Using data from a clinical trial that compared the administration of cisplatin (Platinol) and vinorelbine (Navelbine) chemotherapy versus no chemotherapy for patients with early stage non-small cell lung cancer, researchers retrospectively compared the overall survival rate and occurrence of side effects for 327 patients younger than 65 and 155 patients older than 65. Of the older patients that received adjuvant chemotherapy, 66% were alive after five years, compared with 46% of patients that did not receive adjuvant chemotherapy.
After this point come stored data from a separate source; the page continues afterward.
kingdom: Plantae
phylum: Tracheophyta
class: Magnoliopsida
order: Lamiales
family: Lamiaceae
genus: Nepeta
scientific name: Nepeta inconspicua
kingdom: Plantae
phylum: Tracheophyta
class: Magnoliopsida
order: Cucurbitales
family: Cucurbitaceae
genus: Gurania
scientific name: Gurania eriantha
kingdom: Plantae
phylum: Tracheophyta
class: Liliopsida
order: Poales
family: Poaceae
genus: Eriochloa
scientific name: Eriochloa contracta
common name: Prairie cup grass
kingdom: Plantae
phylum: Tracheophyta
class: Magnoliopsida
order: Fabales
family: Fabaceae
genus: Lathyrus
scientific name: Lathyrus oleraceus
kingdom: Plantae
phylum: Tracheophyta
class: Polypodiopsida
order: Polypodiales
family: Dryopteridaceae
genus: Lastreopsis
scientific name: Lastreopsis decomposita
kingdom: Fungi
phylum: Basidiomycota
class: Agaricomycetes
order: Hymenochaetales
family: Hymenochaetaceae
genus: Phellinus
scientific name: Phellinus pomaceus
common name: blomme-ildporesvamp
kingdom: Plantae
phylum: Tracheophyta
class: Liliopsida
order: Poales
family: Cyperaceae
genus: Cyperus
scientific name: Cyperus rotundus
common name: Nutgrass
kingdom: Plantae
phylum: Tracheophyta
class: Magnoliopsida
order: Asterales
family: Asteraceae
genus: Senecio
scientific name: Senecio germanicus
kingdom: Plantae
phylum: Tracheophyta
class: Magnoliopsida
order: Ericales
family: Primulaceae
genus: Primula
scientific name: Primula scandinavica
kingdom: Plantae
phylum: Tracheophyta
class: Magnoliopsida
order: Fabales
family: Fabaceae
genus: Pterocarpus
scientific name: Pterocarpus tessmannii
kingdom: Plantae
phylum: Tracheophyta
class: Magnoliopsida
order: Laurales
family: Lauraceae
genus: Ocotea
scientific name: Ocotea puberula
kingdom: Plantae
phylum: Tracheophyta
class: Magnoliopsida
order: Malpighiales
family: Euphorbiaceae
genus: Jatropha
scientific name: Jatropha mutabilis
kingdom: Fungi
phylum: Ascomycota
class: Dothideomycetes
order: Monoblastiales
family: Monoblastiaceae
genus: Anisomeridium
Older patients received significantly fewer doses of chemotherapy and were less likely to complete their treatment. However, the rates of hospitalizations from treatment, side effects from treatment, and use of medications to prevent infection, such as filgrastim (Neupogen), were similar in older and younger patients. The reasons for the lower number of doses among older patients are not clear, but may be because both patients and doctors were unwilling to accept even mild side effects of treatment, given that the benefits of adjuvant chemotherapy were unproven. "With these findings, we hope that doctors and patients can be assured that older patients can have a prolonged life and can be given this treatment without a fear of increased side effects because of their age," said Carmela Pepe, MD, a clinical research fellow at Princess Margaret Hospital in Toronto and the study's lead author.
What This Means For Patients
Adjuvant chemotherapy is safe and effective for patients 65 and older with early-stage lung cancer and helps them live longer. Further study is needed in patients older than 75.